Caused by: org.apache.spark.api.python.PythonException: Traceback (most recent call last):
File "/usr/local/spark/python/lib/pyspark.zip/pyspark/worker.py", line 372, in main
process()
File "/usr/local/spark/python/lib/pyspark.zip/pyspark/worker.py", line 367, in process
serializer.dump_stream(func(split_index, iterator), outfile)

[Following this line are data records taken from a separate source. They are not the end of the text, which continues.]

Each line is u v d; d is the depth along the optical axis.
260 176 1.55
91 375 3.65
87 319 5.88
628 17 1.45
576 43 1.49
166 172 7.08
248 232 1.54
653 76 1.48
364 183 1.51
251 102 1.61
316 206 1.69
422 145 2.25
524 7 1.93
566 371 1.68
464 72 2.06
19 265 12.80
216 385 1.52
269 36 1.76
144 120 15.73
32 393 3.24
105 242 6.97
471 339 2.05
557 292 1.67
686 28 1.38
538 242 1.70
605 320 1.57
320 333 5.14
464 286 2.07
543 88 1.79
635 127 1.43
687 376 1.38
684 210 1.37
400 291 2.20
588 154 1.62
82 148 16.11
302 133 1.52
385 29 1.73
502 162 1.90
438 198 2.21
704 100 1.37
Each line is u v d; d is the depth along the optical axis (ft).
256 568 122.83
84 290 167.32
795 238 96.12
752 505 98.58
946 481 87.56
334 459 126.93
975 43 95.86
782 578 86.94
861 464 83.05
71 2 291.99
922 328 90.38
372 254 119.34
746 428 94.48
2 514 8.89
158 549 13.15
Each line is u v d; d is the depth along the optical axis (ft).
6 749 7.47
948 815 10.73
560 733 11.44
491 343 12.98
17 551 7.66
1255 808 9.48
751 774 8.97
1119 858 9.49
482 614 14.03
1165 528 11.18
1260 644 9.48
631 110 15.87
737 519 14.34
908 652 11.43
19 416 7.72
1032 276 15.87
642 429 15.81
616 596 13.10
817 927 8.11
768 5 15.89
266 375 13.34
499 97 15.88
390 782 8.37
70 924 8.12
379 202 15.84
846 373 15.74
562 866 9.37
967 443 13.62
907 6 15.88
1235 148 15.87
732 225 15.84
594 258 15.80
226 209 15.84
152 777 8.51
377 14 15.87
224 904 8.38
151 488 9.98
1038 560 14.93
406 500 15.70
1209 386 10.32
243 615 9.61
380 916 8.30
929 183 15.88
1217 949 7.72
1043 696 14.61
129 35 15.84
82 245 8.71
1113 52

File "/usr/local/spark/python/lib/pyspark.zip/pyspark/rdd.py", line 2499, in pipeline_func
File "/usr/local/spark/python/lib/pyspark.zip/pyspark/rdd.py", line 2499, in pipeline_func
File "/usr/local/spark/python/lib/pyspark.zip/pyspark/rdd.py", line 352, in func
File "/usr/local/spark/python/lib/pyspark.zip/pyspark/rdd.py", line 1861, in combineLocally
File "/usr/local/spark/python/lib/pyspark.zip/pyspark/shuffle.py", line 238, in mergeValues
for k, v in iterator:
TypeError: 'MyClass' object is not iterable
Any ideas on what I am doing wrong? Thanks for any replies!